- _Work item_
List every line of the records below that contains the string "from". Uppercase and lowercase count as different.

- _Material for this exercise_
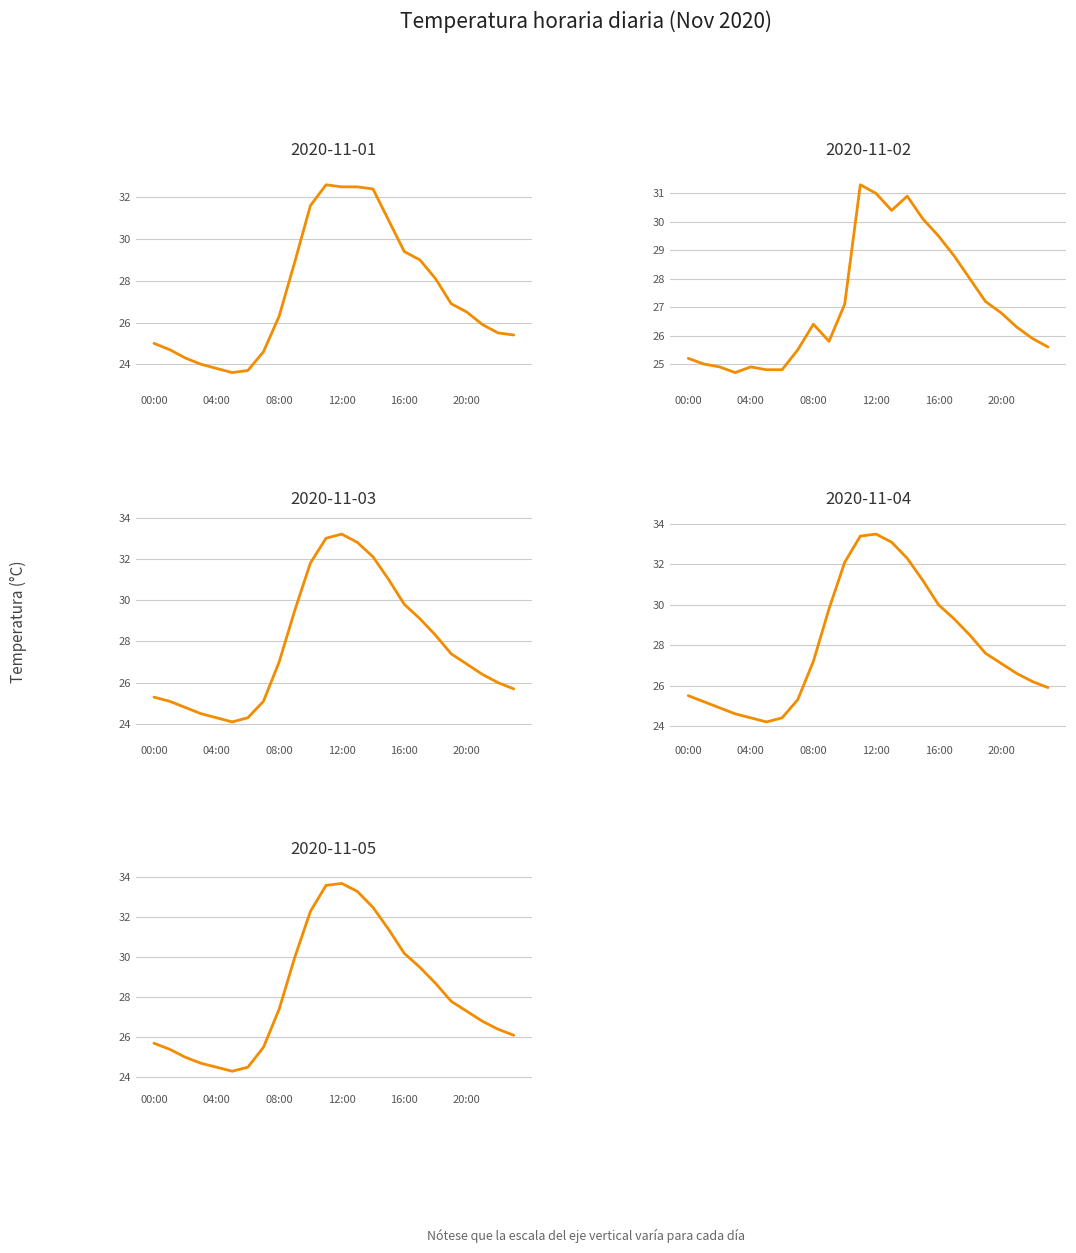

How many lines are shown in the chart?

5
* * *
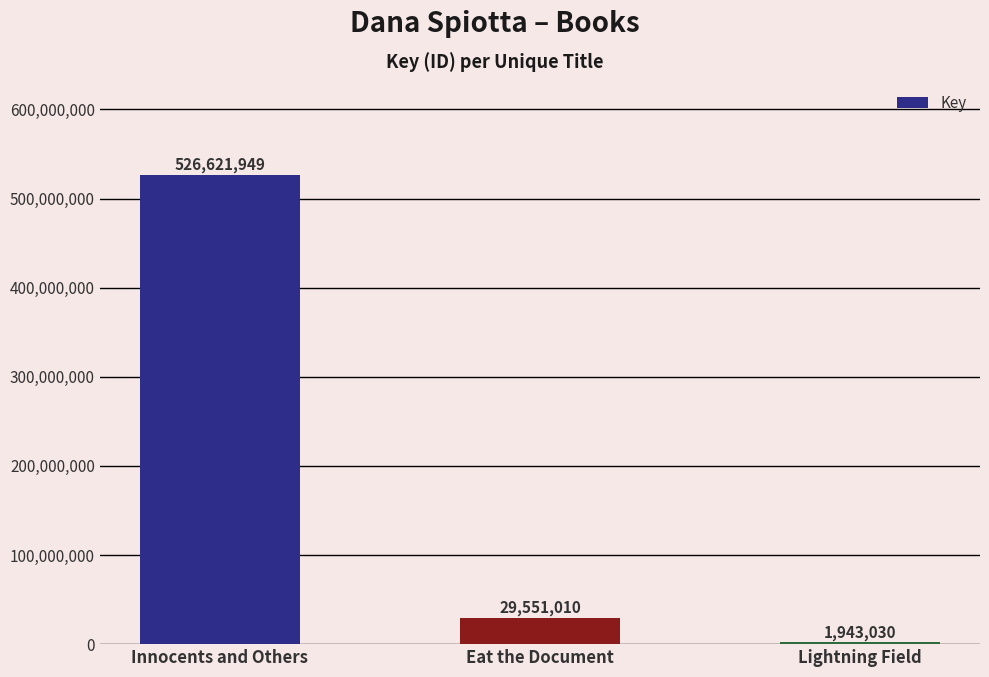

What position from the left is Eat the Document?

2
==
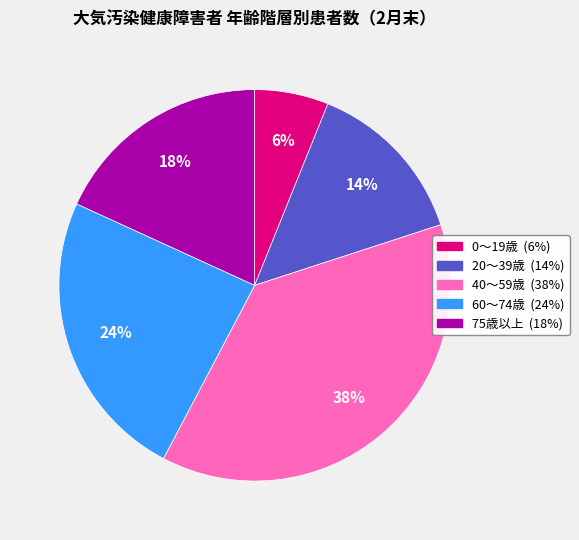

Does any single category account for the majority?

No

- _Answer for the task_
What position from the left is Eat the Document?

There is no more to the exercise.